The popular doctrine that demons are disembodied spirits of dead Nephilim — the giants of Genesis 6 — comes from 1 Enoch 15:8–12, a pseudepigraphal work. It is not in the canon. It is a Second Temple expansion the NT chose not to canonize, even as Jude quotes a different section of 1 Enoch (1:9 — Jud 14–15) and 2 Peter and Jude both echo Watchers vocabulary in the bound-angels passages.
What this changes
The careful reader gains the right to read each scene on its own terms. An exorcism narrative in Mark 5 does not become a fragment of the Genesis 6 backstory. A vision of bound angels in Tartarus does not become a description of the demons Jesus drove out. The categories the text keeps distinct stay distinct, and the eschatological geography opens out: the abyss demons fear (Luk 8:31), Tartarus where the rebel angels are kept (2 Pe 2:4), and the lake of fire prepared for the dragon and his angels (Mat 25:41; Rev 20:10) are three different places, not synonyms.
For the full table of co-occurrences, the chained-vs-roaming grammar, and the four-titles convergence at Revelation 12:9 and 20:2, see Demons vs.
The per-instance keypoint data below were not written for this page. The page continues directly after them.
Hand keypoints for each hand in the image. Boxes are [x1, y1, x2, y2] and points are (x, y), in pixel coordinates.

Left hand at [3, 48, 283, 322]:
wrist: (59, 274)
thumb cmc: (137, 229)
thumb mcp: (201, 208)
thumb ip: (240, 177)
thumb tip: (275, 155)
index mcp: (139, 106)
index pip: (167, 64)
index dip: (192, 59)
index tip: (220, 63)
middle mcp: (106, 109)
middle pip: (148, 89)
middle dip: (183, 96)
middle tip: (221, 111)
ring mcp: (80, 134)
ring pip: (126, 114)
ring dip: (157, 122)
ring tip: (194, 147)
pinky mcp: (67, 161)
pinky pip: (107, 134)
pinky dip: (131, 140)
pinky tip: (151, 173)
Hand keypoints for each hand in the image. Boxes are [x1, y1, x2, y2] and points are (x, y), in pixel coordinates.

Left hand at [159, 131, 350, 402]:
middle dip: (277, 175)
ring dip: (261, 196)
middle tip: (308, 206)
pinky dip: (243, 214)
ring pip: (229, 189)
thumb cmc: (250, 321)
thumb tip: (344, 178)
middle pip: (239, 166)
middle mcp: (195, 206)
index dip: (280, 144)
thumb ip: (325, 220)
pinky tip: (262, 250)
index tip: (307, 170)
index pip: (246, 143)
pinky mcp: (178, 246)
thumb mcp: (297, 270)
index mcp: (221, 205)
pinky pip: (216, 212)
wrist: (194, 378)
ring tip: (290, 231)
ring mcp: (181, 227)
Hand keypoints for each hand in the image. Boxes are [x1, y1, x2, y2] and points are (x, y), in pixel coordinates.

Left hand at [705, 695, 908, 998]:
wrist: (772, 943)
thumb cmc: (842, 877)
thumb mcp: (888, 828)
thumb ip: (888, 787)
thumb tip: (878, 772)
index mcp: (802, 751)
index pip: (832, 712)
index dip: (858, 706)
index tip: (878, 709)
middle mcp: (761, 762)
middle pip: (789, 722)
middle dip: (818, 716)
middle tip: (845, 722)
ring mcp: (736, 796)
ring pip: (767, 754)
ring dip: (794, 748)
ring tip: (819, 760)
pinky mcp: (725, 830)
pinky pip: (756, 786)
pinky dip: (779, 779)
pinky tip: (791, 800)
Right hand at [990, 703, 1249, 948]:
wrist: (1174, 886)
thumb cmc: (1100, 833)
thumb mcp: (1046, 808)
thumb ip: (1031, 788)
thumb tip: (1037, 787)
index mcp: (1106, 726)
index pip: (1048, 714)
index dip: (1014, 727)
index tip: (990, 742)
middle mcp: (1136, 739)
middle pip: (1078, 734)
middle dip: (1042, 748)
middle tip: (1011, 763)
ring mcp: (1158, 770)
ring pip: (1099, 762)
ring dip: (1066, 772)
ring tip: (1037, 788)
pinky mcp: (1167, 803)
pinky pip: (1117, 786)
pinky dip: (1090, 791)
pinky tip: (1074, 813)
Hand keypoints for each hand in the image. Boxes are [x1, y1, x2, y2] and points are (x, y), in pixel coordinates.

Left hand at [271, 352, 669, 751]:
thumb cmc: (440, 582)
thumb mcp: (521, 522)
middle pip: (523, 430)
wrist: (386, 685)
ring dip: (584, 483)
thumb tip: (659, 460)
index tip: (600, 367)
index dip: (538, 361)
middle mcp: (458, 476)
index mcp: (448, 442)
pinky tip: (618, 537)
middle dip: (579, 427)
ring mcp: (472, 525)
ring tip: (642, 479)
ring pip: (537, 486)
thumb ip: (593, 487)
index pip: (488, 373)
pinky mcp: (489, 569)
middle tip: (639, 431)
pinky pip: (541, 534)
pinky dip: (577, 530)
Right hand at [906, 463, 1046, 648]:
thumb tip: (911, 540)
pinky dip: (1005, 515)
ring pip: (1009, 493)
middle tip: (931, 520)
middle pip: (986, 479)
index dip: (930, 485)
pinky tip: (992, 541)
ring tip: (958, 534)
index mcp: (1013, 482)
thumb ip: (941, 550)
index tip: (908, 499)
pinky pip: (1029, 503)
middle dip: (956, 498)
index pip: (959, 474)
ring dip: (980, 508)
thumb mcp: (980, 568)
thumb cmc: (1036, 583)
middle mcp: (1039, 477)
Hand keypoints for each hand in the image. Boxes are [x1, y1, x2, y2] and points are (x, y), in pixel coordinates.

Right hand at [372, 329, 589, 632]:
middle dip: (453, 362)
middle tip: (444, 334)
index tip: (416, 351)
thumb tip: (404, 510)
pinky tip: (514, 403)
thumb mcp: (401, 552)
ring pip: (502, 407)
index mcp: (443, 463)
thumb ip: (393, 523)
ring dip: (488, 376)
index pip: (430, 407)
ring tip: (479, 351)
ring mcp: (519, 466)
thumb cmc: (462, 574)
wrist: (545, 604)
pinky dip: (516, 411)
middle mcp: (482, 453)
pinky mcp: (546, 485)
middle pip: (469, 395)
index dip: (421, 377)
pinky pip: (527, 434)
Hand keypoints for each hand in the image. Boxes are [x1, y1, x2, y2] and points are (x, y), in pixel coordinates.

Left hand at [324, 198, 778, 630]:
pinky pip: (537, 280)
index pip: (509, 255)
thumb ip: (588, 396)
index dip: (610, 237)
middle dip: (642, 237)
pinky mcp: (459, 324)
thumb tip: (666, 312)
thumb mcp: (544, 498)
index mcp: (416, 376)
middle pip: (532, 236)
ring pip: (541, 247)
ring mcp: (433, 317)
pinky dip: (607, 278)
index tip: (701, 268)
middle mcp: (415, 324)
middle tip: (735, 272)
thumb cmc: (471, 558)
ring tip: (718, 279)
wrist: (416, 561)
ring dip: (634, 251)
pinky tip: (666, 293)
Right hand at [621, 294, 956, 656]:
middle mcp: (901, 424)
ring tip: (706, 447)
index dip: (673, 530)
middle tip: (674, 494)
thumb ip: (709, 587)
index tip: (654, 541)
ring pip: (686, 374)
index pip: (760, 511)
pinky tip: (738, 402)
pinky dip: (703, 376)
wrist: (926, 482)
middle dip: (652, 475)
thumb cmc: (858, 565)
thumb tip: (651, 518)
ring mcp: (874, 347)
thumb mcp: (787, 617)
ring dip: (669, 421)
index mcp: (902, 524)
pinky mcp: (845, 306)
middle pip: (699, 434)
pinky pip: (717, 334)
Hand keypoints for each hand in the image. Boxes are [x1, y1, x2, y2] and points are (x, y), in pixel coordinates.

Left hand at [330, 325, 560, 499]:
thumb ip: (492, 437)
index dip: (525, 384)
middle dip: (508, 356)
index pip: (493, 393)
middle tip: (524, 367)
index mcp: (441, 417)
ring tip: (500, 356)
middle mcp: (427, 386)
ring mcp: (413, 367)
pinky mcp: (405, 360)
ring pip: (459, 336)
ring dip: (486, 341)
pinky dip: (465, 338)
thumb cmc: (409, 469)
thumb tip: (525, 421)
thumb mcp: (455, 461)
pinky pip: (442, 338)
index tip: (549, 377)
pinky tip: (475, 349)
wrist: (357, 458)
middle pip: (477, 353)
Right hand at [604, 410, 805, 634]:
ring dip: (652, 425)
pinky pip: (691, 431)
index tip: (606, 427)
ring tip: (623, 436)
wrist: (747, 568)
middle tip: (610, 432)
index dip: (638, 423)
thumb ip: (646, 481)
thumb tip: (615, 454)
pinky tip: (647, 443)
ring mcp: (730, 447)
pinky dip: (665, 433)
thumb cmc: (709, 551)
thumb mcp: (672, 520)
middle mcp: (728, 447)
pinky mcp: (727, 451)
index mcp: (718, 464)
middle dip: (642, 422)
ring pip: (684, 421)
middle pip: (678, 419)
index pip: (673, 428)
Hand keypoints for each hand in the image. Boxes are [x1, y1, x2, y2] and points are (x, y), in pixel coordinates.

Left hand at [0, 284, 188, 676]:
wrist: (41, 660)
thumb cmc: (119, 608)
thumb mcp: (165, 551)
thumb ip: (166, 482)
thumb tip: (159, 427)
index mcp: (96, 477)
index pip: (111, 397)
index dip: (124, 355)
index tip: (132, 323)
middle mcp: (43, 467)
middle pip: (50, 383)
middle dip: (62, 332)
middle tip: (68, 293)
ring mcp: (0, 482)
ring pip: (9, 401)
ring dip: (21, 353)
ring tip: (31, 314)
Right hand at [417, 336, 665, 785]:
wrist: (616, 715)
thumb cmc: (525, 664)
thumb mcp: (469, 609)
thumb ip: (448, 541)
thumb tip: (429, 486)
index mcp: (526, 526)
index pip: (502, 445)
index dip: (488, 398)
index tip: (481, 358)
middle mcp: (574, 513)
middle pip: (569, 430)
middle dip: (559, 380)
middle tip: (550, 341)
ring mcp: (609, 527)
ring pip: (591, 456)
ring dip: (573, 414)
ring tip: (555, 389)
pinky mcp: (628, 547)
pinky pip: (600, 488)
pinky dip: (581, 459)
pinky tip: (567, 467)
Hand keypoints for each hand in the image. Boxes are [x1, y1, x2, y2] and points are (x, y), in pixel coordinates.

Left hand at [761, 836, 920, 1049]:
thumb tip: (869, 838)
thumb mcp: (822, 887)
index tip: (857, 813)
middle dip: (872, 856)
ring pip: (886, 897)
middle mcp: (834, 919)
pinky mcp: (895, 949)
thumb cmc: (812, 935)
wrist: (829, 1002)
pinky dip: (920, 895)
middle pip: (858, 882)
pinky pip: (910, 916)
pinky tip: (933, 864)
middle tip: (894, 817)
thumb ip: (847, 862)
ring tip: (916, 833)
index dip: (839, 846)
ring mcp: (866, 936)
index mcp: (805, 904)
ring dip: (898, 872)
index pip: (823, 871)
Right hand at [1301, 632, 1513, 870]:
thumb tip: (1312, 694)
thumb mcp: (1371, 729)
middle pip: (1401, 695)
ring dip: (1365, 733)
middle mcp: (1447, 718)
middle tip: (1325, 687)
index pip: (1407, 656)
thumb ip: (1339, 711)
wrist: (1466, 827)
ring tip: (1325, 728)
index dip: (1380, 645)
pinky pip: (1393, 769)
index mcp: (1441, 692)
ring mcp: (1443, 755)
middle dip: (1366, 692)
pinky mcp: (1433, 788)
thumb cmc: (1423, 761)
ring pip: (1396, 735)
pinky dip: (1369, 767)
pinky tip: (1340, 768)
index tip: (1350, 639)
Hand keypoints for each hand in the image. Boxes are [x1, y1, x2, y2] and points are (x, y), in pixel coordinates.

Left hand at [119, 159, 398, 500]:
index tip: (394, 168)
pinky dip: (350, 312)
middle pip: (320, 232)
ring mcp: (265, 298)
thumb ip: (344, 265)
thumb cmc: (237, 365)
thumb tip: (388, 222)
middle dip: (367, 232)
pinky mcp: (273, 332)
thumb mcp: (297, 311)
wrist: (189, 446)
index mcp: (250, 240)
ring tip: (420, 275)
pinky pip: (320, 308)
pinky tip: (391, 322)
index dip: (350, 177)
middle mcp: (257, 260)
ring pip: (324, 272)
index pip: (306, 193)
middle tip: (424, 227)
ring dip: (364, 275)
Fallen Angels — What Does the Text Say?. For the OT vocabulary background and the LXX shift that produced the NT word δαιμόνιον, see The Silence and the Storm and "Between the Testaments" — From Silence to Storm.
Was Lucifer Satan's name?
No. 'Lucifer' is the Latin Vulgate's translation of the Hebrew word helel (הֵילֵל, H1966) — a hapax legomenon at Isaiah 14:12 meaning 'shining one' or 'morning star.' The Septuagint had already rendered it ἑωσφόρος ('light-bearer,' i.e., the planet Venus at dawn). The literary frame names the addressee outright: 'the king of Babylon' (Isa 14:4) and 'the man who shook the earth' (Isa 14:16). The Lucifer-equals-Satan identification is a post-canonical reading of a Latin translation choice.
What is Tartarus?
Tartarus is the custodial holding-place of rebel angels named once in the New Testament — 2 Peter 2:4 — by the verb ταρταρόω ('to cast into Tartarus,' G5020), a NT hapax. It is distinct from the abyss (ἄβυσσος, G12), which demons fear and where Satan is bound for the millennium, and from the lake of fire (λίμνη τοῦ πυρός, G3041 + G4442), which is the final convergent endpoint. Three distinct judgment-geographies, with zero shared NT verses among them.
Did Satan fall before creation, at the cross, or in the future?
The three texts most often cited as 'Satan's fall' do not describe a primordial pre-creation event. Luke 10:18 uses the imperfect ἐθεώρουν ('I was watching') to comment on the Seventy's exorcisms in real time. Revelation 12:7-12 dates the casting-down by ἄρτι ἐγένετο ('now is come') to Christ's enthronement. Isaiah 14:12 is a taunt-song explicitly addressed to 'the king of Babylon.' None of the three is a Genesis-prequel.
Does the Bible say where demons came from?
No. The canonical text never narrates the origin of demons. The 'demons are disembodied spirits of dead Nephilim' doctrine that often fills this silence comes from 1 Enoch 15:8-12 — a pseudepigraphal work, not Scripture. The NT keeps demons (δαιμόνιον, G1140) and angels (ἄγγελος, G32) in separate vocabulary streams that never share a verse. The careful reader reports both what the text says and what it leaves unsaid.